Affirm delivered substantial operational improvements with operating losses narrowing dramatically while revenue grew meaningfully and cash generation expanded significantly.
The company appears to have reached an inflection point in its path to profitability, with operating losses shrinking by roughly 86% while maintaining strong revenue growth. This dramatic improvement in operational efficiency, combined with substantially higher cash generation, suggests Affirm's business model is maturing and becoming more sustainable.
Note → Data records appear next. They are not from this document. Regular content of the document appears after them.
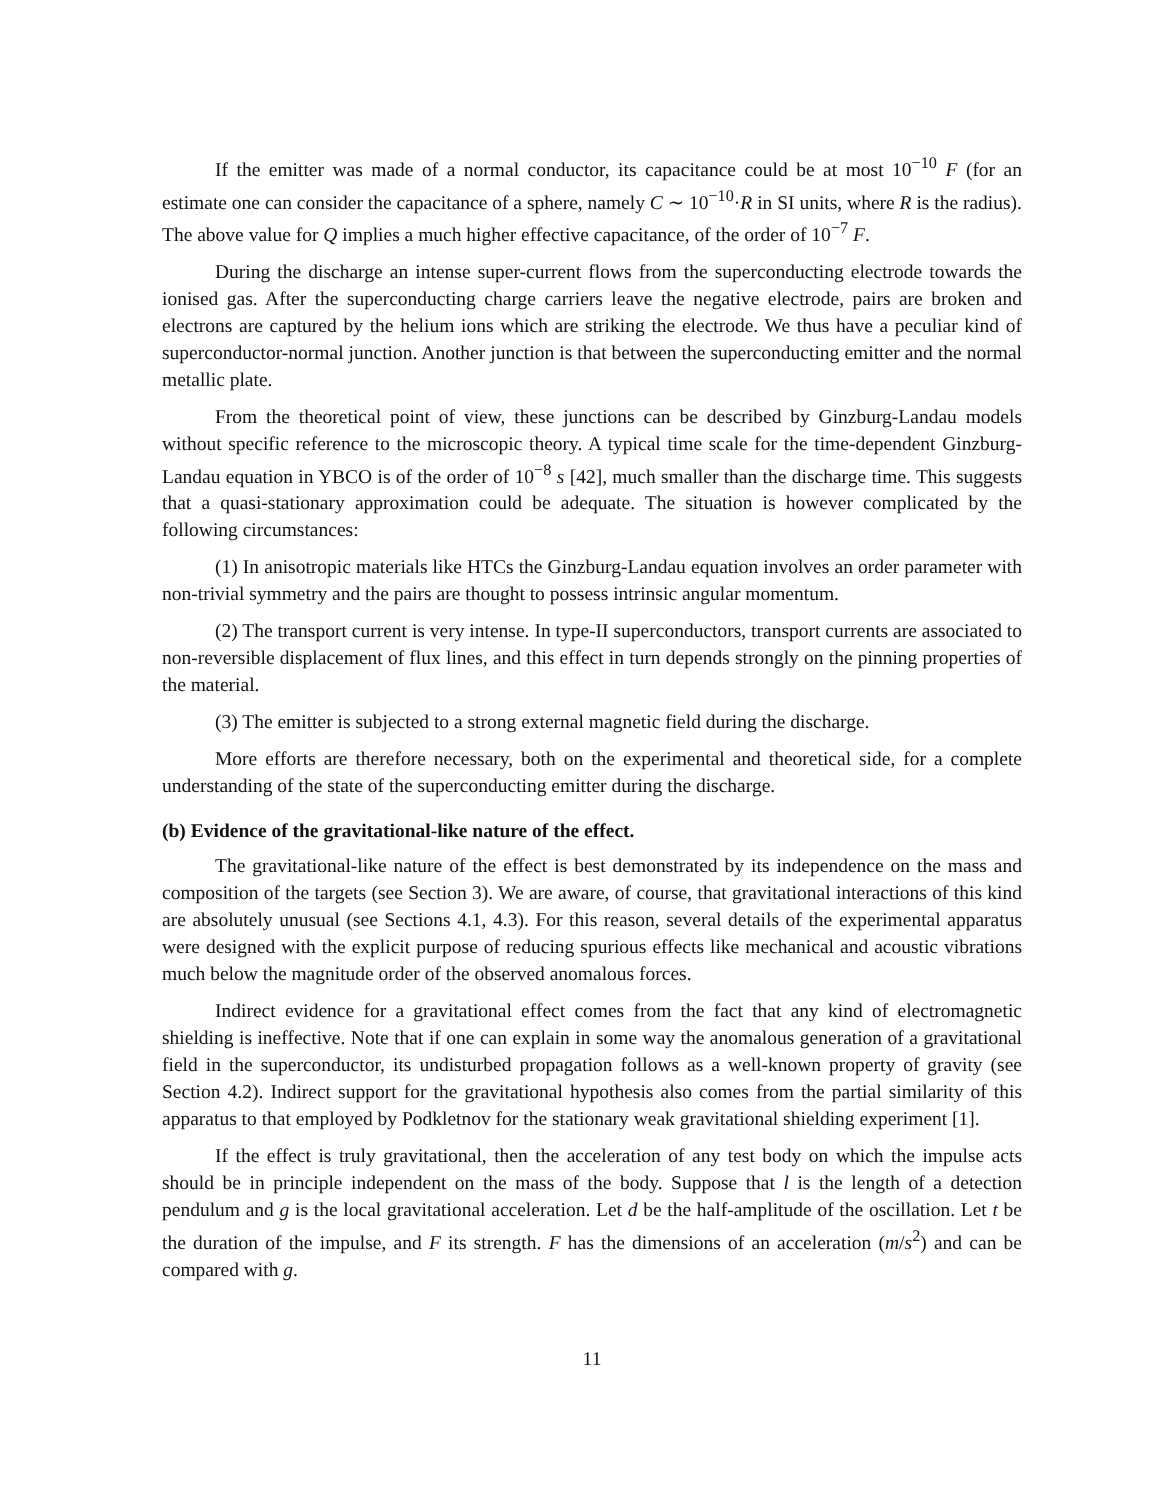If the emitter was made of a normal conductor, its capacitance could be at most 10<sup>−10</sup> F (for an estimate one can consider the capacitance of a sphere, namely C ∼ 10<sup>−10</sup>·R in SI units, where R is the radius). The above value for Q implies a much higher effective capacitance, of the order of 10<sup>−7</sup> F.
During the discharge an intense super-current flows from the superconducting electrode towards the ionised gas. After the superconducting charge carriers leave the negative electrode, pairs are broken and electrons are captured by the helium ions which are striking the electrode. We thus have a peculiar kind of superconductor-normal junction. Another junction is that between the superconducting emitter and the normal metallic plate.
From the theoretical point of view, these junctions can be described by Ginzburg-Landau models without specific reference to the microscopic theory. A typical time scale for the time-dependent Ginzburg-Landau equation in YBCO is of the order of 10<sup>−8</sup> s [42], much smaller than the discharge time. This suggests that a quasi-stationary approximation could be adequate. The situation is however complicated by the following circumstances:
(1) In anisotropic materials like HTCs the Ginzburg-Landau equation involves an order parameter with non-trivial symmetry and the pairs are thought to possess intrinsic angular momentum.
(2) The transport current is very intense. In type-II superconductors, transport currents are associated to non-reversible displacement of flux lines, and this effect in turn depends strongly on the pinning properties of the material.
(3) The emitter is subjected to a strong external magnetic field during the discharge.
More efforts are therefore necessary, both on the experimental and theoretical side, for a complete understanding of the state of the superconducting emitter during the discharge.
(b) Evidence of the gravitational-like nature of the effect.
The gravitational-like nature of the effect is best demonstrated by its independence on the mass and composition of the targets (see Section 3). We are aware, of course, that gravitational interactions of this kind are absolutely unusual (see Sections 4.1, 4.3). For this reason, several details of the experimental apparatus were designed with the explicit purpose of reducing spurious effects like mechanical and acoustic vibrations much below the magnitude order of the observed anomalous forces.
Indirect evidence for a gravitational effect comes from the fact that any kind of electromagnetic shielding is ineffective. Note that if one can explain in some way the anomalous generation of a gravitational field in the superconductor, its undisturbed propagation follows as a well-known property of gravity (see Section 4.2). Indirect support for the gravitational hypothesis also comes from the partial similarity of this apparatus to that employed by Podkletnov for the stationary weak gravitational shielding experiment [1].
If the effect is truly gravitational, then the acceleration of any test body on which the impulse acts should be in principle independent on the mass of the body. Suppose that l is the length of a detection pendulum and g is the local gravitational acceleration. Let d be the half-amplitude of the oscillation. Let t be the duration of the impulse, and F its strength. F has the dimensions of an acceleration (m/s<sup>2</sup>) and can be compared with g.
11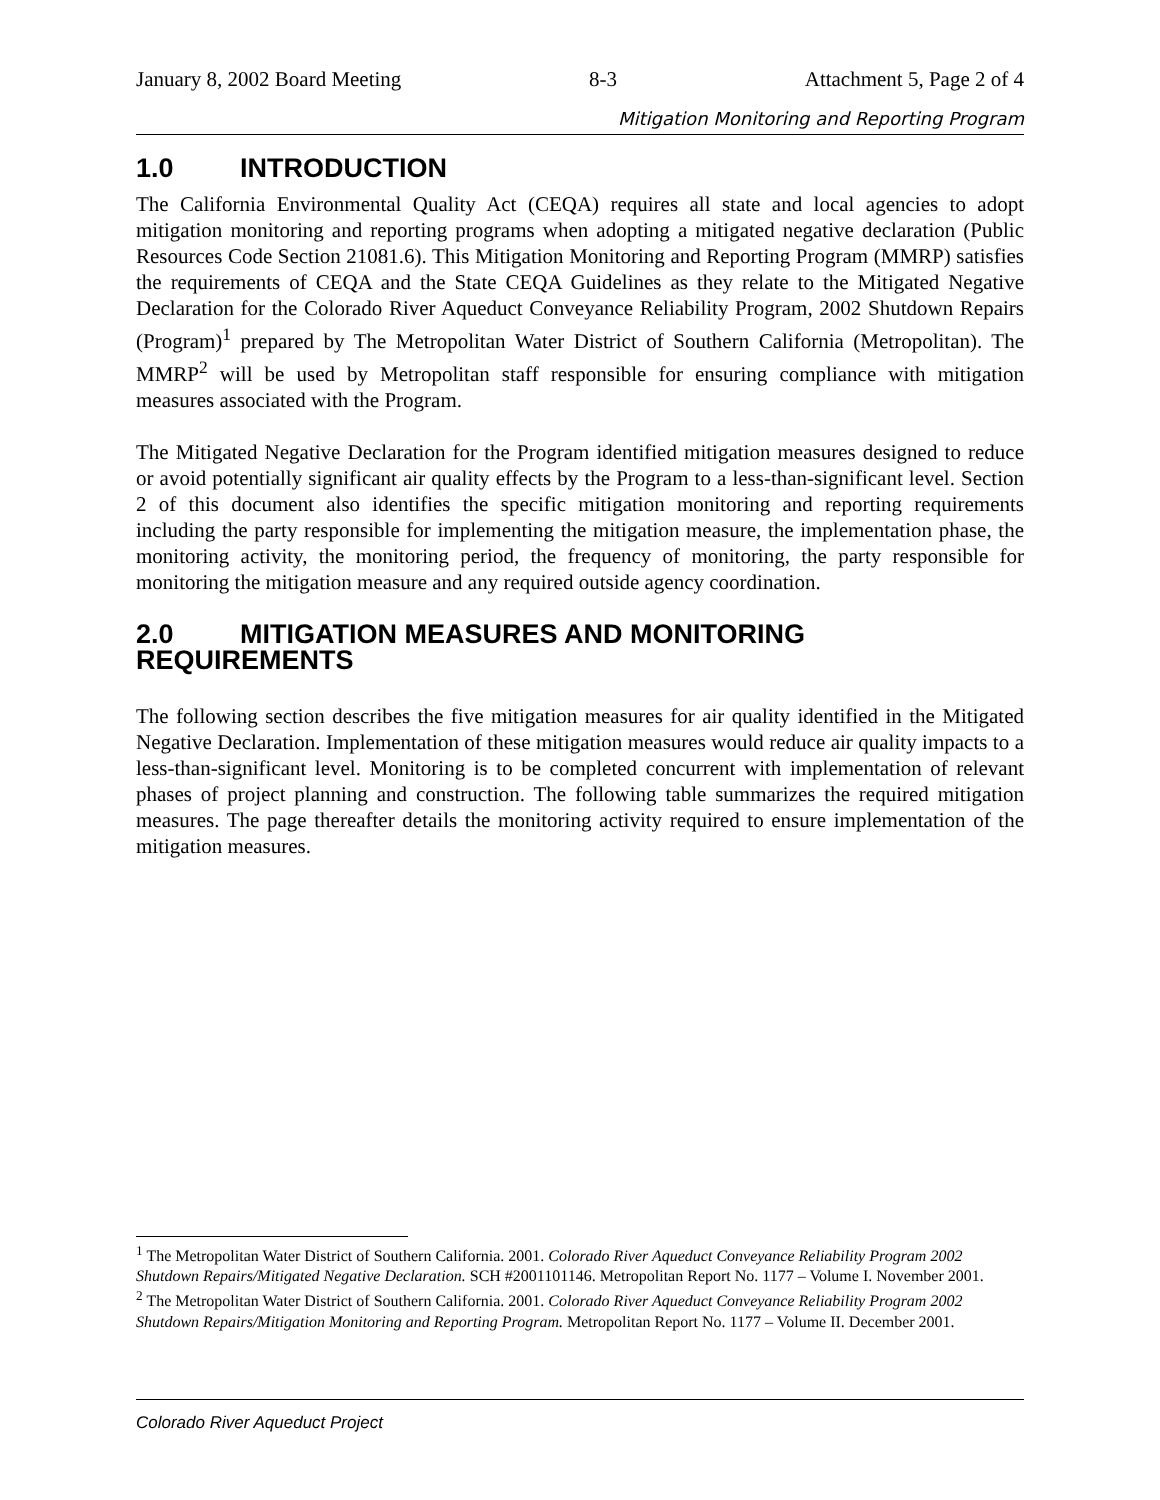January 8, 2002 Board Meeting 8-3 Attachment 5, Page 2 of 4
Mitigation Monitoring and Reporting Program
1.0 INTRODUCTION
The California Environmental Quality Act (CEQA) requires all state and local agencies to adopt mitigation monitoring and reporting programs when adopting a mitigated negative declaration (Public Resources Code Section 21081.6). This Mitigation Monitoring and Reporting Program (MMRP) satisfies the requirements of CEQA and the State CEQA Guidelines as they relate to the Mitigated Negative Declaration for the Colorado River Aqueduct Conveyance Reliability Program, 2002 Shutdown Repairs (Program)<sup>1</sup> prepared by The Metropolitan Water District of Southern California (Metropolitan). The MMRP<sup>2</sup> will be used by Metropolitan staff responsible for ensuring compliance with mitigation measures associated with the Program.
The Mitigated Negative Declaration for the Program identified mitigation measures designed to reduce or avoid potentially significant air quality effects by the Program to a less-than-significant level. Section 2 of this document also identifies the specific mitigation monitoring and reporting requirements including the party responsible for implementing the mitigation measure, the implementation phase, the monitoring activity, the monitoring period, the frequency of monitoring, the party responsible for monitoring the mitigation measure and any required outside agency coordination.
2.0 MITIGATION MEASURES AND MONITORING REQUIREMENTS
The following section describes the five mitigation measures for air quality identified in the Mitigated Negative Declaration. Implementation of these mitigation measures would reduce air quality impacts to a less-than-significant level. Monitoring is to be completed concurrent with implementation of relevant phases of project planning and construction. The following table summarizes the required mitigation measures. The page thereafter details the monitoring activity required to ensure implementation of the mitigation measures.
<sup>1</sup> The Metropolitan Water District of Southern California. 2001. Colorado River Aqueduct Conveyance Reliability Program 2002 Shutdown Repairs/Mitigated Negative Declaration. SCH #2001101146. Metropolitan Report No. 1177 – Volume I. November 2001.
<sup>2</sup> The Metropolitan Water District of Southern California. 2001. Colorado River Aqueduct Conveyance Reliability Program 2002 Shutdown Repairs/Mitigation Monitoring and Reporting Program. Metropolitan Report No. 1177 – Volume II. December 2001.
Colorado River Aqueduct Project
Affirm posted strong financial performance across multiple dimensions, with revenue growing 39% to $3.2B and net interest income expanding 34% to $1.6B. Operating losses narrowed dramatically from -$616M to -$87M, while operating cash flow grew notably to $794M from $450M. The balance sheet strengthened modestly with cash increasing 34% to $1.4B and total assets growing 17% to $11.2B, indicating improved financial stability alongside operational progress.
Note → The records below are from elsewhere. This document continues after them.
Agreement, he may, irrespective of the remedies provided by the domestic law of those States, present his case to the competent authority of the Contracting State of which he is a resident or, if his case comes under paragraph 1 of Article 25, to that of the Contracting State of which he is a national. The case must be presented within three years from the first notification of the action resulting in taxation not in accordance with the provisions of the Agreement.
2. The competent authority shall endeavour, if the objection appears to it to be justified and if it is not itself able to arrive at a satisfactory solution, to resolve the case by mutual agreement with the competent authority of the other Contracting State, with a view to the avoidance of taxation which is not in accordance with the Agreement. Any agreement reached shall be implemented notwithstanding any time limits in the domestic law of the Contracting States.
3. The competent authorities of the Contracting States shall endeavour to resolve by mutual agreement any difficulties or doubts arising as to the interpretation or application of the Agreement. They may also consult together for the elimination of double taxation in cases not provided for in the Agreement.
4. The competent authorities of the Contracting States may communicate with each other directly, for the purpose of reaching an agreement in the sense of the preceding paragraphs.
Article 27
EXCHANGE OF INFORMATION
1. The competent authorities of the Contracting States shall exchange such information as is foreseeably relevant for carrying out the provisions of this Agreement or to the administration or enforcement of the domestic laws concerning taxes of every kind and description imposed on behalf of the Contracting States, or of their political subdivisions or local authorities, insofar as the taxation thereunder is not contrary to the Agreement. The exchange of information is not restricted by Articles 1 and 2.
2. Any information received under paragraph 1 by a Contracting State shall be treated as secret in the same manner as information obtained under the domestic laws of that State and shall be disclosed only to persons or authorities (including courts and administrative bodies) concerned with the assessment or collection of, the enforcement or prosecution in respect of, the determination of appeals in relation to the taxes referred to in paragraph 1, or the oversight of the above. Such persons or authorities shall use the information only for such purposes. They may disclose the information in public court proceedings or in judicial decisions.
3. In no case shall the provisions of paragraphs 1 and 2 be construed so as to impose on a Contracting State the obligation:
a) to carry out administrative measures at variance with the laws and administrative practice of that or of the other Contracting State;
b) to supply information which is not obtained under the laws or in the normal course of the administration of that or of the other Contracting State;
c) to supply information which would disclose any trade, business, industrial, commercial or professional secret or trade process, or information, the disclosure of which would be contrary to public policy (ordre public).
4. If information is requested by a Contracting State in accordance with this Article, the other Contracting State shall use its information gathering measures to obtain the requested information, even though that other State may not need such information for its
Operating leverage kicking in — revenue growth outpacing cost growth, a hallmark of scaling businesses.
Operating cash flow surged 76.4% — exceptional cash generation, highest quality earnings signal.
Strong top-line growth of 38.8% — accelerating demand or successful expansion into new markets.
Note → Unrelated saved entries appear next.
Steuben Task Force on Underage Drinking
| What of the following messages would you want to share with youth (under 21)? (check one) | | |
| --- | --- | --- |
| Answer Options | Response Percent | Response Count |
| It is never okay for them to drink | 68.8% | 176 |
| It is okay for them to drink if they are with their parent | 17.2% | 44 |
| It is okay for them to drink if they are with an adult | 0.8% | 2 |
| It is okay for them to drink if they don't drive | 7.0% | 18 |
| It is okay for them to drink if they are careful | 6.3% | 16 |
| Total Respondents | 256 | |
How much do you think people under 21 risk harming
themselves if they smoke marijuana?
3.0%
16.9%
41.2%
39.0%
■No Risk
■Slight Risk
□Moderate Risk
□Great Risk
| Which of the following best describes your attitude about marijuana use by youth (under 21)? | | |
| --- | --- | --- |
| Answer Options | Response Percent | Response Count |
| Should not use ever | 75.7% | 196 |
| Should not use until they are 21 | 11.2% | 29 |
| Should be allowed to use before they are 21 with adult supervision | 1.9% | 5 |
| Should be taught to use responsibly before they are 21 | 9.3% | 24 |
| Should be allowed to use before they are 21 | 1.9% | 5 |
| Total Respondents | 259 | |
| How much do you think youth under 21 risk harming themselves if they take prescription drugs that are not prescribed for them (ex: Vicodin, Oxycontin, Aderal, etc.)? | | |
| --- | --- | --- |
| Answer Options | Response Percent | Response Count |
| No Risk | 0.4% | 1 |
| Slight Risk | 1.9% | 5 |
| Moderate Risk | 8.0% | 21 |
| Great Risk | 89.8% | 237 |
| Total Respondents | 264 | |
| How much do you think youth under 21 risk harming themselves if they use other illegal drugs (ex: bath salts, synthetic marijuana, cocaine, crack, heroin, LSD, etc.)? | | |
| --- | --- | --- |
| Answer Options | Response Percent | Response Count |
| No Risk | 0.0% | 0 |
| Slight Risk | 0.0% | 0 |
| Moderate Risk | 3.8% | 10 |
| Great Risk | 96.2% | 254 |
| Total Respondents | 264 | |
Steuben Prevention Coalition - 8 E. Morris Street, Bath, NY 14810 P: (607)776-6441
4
Cash position surged 33.7% — strong cash generation or capital raise providing significant financial cushion.
Net interest income grew 33.5% — benefiting from rate environment or loan book expansion.
Capex increased 20.6% — ongoing investment in capacity or infrastructure for future growth.
Liabilities increased 19.1% — monitor debt-to-equity ratio and interest coverage.
Asset base grew 17.2% — expansion through organic growth, acquisitions, or capital deployment.
Equity base grew 12.3% — retained earnings accumulation or equity issuance strengthening the balance sheet.